Items listed in a dataset:
· · ·

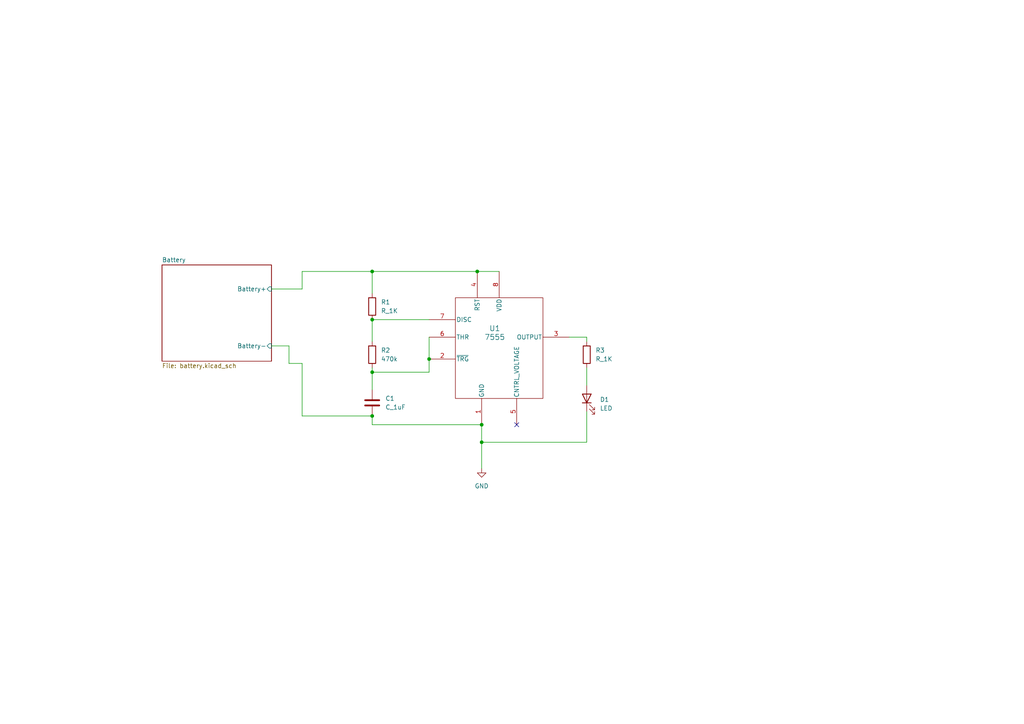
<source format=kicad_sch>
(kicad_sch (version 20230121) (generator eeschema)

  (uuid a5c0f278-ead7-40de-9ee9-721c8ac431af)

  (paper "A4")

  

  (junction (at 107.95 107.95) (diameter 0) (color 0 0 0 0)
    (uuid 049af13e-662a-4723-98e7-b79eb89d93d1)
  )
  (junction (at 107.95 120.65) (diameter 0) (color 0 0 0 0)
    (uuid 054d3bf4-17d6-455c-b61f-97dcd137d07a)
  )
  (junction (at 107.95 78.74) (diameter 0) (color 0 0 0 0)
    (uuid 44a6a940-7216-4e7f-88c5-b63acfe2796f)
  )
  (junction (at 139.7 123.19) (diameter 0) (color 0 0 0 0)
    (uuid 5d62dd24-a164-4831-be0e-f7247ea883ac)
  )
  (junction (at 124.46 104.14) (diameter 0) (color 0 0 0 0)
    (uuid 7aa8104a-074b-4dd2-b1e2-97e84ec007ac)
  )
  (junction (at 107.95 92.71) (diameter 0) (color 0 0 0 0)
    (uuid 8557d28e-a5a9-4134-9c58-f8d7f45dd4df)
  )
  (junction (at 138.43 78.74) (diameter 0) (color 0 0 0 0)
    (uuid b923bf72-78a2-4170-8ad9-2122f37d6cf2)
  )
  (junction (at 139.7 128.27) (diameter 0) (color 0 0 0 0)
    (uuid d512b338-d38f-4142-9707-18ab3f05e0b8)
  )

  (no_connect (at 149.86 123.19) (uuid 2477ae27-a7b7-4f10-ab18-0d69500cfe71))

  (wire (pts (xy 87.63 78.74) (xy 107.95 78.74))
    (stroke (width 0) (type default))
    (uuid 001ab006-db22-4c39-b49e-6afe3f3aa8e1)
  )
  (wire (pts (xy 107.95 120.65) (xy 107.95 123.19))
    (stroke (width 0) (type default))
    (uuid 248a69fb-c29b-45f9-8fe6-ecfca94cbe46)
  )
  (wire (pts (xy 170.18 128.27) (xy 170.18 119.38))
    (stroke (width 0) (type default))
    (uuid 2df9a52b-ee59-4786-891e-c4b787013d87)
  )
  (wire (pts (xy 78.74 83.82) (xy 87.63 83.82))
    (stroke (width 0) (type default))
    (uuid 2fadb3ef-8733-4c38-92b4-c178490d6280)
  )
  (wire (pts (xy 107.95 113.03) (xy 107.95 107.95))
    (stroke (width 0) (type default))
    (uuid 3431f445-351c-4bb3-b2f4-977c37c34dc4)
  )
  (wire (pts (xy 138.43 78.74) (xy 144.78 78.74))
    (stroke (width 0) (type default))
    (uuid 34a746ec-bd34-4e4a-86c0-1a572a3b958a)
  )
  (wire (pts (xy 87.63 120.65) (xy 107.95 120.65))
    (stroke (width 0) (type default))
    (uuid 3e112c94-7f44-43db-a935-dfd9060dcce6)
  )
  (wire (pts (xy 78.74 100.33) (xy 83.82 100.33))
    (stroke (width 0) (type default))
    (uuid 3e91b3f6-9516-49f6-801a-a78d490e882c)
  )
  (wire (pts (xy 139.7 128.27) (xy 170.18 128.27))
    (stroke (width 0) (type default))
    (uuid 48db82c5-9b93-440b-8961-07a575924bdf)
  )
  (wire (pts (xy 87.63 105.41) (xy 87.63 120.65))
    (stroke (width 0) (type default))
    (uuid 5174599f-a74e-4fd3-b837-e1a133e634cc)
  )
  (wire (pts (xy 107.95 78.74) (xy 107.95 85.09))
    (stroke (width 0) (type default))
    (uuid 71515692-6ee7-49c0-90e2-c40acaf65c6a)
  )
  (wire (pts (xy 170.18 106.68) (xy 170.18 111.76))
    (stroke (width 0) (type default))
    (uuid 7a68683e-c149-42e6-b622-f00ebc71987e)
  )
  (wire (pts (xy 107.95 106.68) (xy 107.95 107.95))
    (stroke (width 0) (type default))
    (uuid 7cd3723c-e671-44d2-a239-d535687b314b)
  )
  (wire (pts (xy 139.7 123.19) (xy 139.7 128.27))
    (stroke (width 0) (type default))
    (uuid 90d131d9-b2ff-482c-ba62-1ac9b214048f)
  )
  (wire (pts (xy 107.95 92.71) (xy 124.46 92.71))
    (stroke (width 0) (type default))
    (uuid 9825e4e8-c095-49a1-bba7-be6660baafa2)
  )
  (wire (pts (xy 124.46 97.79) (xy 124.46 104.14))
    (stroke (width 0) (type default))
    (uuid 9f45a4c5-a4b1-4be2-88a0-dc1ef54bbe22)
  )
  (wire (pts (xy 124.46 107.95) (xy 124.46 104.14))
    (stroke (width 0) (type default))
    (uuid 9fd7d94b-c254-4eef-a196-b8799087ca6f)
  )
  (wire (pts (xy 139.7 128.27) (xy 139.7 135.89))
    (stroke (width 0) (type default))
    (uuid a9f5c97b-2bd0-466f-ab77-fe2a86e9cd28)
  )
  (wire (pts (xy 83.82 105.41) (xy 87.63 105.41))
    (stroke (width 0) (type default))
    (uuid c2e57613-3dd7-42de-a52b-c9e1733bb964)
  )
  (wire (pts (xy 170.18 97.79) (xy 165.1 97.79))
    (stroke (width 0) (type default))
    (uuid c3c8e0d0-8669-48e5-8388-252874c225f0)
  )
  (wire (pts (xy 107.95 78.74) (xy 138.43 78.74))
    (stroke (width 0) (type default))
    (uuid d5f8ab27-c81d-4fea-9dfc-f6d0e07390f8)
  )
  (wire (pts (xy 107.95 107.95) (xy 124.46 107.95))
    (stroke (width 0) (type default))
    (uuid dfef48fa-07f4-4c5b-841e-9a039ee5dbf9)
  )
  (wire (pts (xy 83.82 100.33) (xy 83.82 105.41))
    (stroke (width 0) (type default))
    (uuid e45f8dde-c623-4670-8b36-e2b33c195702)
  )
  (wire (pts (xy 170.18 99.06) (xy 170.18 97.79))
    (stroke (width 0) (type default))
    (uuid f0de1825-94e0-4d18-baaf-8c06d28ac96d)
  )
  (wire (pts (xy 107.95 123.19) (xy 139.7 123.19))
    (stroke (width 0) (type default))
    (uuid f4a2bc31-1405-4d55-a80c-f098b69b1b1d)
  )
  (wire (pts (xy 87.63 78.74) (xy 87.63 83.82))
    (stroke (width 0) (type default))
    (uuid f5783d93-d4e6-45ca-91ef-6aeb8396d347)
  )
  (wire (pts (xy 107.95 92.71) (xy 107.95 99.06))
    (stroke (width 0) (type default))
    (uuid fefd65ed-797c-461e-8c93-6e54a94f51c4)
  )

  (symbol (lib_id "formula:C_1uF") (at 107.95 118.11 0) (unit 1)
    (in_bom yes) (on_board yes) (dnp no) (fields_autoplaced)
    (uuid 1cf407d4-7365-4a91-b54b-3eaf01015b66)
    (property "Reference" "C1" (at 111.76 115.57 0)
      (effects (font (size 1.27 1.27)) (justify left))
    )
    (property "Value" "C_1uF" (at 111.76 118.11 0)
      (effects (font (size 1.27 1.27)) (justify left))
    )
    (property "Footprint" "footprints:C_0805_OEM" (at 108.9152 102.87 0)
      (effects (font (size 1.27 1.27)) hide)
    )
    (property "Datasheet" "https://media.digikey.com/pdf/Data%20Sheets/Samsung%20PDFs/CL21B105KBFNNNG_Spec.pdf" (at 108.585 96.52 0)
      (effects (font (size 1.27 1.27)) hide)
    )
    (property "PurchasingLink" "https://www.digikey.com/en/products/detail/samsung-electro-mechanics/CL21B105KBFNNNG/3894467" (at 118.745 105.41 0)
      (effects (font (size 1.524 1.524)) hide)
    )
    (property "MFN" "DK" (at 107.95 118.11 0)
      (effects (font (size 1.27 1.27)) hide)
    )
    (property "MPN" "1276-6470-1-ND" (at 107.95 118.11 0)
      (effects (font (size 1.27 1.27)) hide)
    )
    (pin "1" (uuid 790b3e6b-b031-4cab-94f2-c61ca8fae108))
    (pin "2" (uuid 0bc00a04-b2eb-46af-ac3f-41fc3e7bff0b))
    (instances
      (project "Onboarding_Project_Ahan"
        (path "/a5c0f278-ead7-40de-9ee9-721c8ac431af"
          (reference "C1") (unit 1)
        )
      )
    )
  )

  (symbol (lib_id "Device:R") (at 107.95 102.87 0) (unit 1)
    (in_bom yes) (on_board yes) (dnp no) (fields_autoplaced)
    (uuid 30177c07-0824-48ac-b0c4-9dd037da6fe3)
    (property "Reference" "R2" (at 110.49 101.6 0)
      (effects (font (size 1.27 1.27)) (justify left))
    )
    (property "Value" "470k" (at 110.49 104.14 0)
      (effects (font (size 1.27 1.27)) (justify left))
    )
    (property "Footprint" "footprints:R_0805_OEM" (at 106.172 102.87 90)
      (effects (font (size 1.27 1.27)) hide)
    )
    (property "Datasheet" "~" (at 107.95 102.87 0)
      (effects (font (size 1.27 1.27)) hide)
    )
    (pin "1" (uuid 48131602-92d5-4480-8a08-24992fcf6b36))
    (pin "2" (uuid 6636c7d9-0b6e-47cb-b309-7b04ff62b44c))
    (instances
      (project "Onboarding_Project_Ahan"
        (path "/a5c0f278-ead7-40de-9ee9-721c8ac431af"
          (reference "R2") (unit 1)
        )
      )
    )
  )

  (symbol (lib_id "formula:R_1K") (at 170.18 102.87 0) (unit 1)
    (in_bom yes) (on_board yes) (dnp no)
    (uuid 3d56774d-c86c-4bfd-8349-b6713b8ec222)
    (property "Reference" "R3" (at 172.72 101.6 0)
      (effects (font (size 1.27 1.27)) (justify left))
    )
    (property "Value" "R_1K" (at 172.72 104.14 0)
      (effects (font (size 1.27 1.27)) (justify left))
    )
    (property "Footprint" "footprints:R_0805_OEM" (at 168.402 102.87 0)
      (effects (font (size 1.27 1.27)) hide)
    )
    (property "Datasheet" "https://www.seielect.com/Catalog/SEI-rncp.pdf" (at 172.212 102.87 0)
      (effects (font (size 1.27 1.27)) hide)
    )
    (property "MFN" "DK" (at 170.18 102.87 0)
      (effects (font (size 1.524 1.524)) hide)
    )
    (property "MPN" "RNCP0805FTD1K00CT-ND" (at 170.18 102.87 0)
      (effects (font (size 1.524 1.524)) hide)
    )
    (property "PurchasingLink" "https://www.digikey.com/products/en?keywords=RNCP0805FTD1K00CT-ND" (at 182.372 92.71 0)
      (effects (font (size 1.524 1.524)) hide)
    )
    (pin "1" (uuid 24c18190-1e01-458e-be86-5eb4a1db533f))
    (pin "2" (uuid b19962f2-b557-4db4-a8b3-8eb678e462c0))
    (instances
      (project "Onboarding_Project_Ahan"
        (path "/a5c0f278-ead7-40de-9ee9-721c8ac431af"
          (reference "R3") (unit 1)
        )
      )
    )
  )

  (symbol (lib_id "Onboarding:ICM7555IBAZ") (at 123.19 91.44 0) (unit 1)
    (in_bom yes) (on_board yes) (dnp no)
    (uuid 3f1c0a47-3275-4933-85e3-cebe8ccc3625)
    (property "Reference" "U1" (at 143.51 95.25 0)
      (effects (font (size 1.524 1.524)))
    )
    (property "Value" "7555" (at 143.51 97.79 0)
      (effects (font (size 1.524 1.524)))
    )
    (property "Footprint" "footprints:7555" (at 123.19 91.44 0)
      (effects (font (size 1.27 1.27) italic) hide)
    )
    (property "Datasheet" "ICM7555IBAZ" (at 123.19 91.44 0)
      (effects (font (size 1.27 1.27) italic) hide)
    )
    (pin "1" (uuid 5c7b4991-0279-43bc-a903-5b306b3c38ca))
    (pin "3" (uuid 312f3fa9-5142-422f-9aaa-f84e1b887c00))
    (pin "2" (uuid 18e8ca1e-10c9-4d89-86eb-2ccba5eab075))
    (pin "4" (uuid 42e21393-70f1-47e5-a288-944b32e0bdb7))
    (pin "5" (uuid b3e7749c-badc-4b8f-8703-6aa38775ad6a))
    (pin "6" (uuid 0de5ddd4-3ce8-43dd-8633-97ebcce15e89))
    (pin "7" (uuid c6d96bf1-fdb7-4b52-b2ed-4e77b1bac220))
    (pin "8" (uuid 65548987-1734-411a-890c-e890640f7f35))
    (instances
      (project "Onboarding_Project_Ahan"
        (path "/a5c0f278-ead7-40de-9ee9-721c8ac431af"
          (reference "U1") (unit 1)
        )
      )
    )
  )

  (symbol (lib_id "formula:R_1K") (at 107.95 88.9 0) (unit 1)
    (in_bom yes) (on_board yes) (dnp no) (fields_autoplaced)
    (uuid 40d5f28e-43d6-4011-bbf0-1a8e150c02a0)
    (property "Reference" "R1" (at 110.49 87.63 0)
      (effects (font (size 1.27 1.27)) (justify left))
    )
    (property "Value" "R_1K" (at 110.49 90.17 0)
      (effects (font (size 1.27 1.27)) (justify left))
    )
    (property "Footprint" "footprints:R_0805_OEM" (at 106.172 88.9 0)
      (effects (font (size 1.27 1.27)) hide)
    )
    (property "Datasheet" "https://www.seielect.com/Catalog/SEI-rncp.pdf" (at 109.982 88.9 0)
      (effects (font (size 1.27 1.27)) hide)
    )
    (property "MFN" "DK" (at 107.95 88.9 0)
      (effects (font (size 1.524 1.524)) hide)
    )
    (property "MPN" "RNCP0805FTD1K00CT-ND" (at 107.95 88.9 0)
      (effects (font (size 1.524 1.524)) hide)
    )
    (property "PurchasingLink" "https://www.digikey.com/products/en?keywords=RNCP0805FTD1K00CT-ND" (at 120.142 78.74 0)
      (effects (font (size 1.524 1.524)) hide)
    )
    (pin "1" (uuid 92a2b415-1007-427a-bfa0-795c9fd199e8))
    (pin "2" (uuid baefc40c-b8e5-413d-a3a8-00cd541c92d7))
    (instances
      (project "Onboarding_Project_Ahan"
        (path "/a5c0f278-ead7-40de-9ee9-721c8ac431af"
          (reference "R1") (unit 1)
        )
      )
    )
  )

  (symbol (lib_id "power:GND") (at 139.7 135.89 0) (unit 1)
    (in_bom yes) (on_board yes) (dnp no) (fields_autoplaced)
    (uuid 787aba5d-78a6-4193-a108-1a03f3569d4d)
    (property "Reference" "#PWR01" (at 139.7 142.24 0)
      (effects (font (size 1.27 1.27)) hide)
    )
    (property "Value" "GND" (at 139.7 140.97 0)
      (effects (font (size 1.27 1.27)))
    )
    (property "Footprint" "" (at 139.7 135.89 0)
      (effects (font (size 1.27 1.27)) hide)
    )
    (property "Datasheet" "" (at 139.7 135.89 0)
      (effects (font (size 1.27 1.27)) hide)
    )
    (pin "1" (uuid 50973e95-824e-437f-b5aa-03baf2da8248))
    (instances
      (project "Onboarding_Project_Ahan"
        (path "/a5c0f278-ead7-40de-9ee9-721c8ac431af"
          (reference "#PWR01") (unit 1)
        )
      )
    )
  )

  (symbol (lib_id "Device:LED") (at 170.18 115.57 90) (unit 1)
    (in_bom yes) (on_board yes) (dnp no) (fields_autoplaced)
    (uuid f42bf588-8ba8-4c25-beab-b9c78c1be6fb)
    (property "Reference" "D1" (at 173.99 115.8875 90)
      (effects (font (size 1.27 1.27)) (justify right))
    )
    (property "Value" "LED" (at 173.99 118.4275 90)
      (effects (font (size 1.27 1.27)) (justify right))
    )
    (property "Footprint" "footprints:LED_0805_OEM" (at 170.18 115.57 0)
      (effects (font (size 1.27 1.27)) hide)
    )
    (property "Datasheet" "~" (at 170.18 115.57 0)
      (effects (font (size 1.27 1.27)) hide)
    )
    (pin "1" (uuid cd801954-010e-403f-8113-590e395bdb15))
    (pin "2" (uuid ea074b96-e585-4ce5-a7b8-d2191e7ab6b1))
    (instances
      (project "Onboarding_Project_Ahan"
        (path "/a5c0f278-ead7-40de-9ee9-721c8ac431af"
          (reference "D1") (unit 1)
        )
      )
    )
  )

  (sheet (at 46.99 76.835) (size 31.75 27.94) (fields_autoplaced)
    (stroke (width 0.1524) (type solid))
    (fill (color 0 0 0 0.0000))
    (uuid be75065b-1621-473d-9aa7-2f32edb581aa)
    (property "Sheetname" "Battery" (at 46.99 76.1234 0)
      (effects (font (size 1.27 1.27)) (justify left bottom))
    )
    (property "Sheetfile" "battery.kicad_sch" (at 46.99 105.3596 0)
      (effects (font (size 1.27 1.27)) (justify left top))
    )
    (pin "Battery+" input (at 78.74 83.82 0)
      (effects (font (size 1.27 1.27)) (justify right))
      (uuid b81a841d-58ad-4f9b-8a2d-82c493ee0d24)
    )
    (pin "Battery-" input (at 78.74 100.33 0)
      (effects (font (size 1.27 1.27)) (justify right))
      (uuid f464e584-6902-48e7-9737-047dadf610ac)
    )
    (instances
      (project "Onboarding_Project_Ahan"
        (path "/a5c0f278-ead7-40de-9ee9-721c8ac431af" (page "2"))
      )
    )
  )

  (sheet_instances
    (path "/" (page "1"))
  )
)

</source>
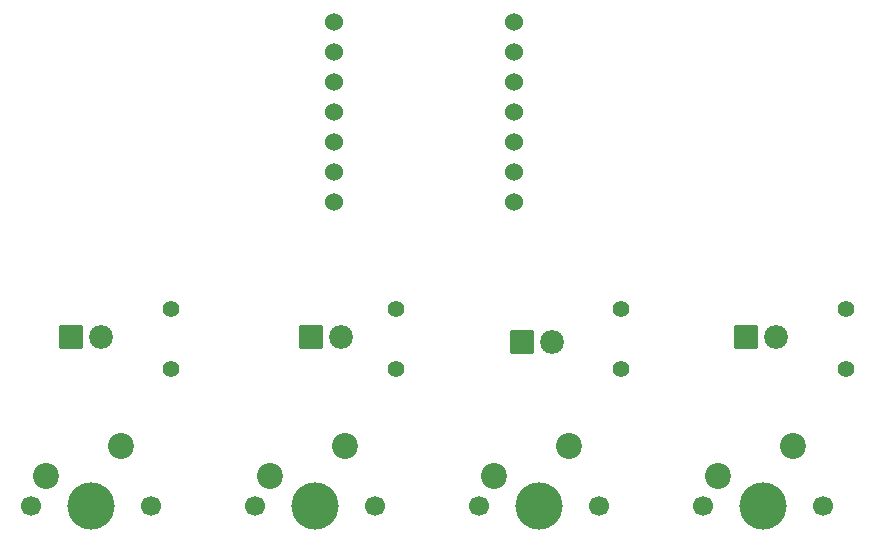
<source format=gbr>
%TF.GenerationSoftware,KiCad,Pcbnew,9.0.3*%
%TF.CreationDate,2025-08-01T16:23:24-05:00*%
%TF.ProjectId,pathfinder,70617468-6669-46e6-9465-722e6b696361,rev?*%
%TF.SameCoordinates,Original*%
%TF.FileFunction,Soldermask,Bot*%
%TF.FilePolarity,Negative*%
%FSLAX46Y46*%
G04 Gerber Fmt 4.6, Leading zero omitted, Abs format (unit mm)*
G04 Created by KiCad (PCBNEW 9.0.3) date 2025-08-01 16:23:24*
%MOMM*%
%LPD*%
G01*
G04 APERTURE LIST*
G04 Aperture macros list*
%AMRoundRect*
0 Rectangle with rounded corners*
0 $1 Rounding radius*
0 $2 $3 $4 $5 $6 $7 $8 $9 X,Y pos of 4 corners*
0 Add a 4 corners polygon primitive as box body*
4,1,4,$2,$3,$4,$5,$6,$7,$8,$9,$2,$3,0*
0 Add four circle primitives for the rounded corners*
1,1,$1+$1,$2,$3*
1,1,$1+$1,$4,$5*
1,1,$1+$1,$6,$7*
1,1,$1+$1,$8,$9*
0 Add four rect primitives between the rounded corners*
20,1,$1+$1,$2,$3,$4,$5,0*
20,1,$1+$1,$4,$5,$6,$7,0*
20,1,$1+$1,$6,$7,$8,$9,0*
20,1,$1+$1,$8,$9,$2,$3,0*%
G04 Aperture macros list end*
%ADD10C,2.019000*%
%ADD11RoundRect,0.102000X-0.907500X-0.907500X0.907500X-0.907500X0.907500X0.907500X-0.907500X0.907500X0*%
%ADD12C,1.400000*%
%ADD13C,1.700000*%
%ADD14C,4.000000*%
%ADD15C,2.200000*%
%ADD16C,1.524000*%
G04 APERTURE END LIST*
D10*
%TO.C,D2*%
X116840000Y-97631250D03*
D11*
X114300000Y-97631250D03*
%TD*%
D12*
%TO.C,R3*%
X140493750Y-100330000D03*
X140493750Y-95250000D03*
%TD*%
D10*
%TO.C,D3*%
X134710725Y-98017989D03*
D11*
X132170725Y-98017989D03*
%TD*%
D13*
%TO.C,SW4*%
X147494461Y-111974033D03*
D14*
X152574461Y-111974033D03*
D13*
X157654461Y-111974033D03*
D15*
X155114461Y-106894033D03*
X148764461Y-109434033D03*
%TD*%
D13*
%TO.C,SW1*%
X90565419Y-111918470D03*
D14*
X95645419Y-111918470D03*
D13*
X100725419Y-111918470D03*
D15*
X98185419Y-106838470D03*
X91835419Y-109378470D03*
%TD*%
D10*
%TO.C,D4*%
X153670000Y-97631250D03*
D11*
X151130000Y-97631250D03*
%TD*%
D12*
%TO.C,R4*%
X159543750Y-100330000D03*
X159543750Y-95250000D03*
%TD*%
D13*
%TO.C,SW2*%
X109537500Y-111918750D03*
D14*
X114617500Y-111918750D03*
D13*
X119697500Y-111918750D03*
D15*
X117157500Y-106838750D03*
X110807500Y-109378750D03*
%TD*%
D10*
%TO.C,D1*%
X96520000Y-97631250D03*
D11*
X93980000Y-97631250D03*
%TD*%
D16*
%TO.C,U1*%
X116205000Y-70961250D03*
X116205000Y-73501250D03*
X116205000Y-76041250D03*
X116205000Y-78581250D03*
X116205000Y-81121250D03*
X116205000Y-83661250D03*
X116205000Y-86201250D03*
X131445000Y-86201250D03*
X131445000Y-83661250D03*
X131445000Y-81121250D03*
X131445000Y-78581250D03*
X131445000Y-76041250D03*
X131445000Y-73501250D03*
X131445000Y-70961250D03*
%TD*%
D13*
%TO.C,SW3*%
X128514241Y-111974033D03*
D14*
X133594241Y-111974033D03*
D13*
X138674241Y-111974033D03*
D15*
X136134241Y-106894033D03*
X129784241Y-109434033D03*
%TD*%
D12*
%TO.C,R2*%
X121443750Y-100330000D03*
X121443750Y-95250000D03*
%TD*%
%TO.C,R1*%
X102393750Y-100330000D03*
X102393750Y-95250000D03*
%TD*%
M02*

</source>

· · ·

## Exercise brief
Collect from the data above every line that includes "diameter".

## The answer
  (junction (at 107.95 107.95) (diameter 0) (color 0 0 0 0)
  (junction (at 107.95 120.65) (diameter 0) (color 0 0 0 0)
  (junction (at 107.95 78.74) (diameter 0) (color 0 0 0 0)
  (junction (at 139.7 123.19) (diameter 0) (color 0 0 0 0)
  (junction (at 124.46 104.14) (diameter 0) (color 0 0 0 0)
  (junction (at 107.95 92.71) (diameter 0) (color 0 0 0 0)
  (junction (at 138.43 78.74) (diameter 0) (color 0 0 0 0)
  (junction (at 139.7 128.27) (diameter 0) (color 0 0 0 0)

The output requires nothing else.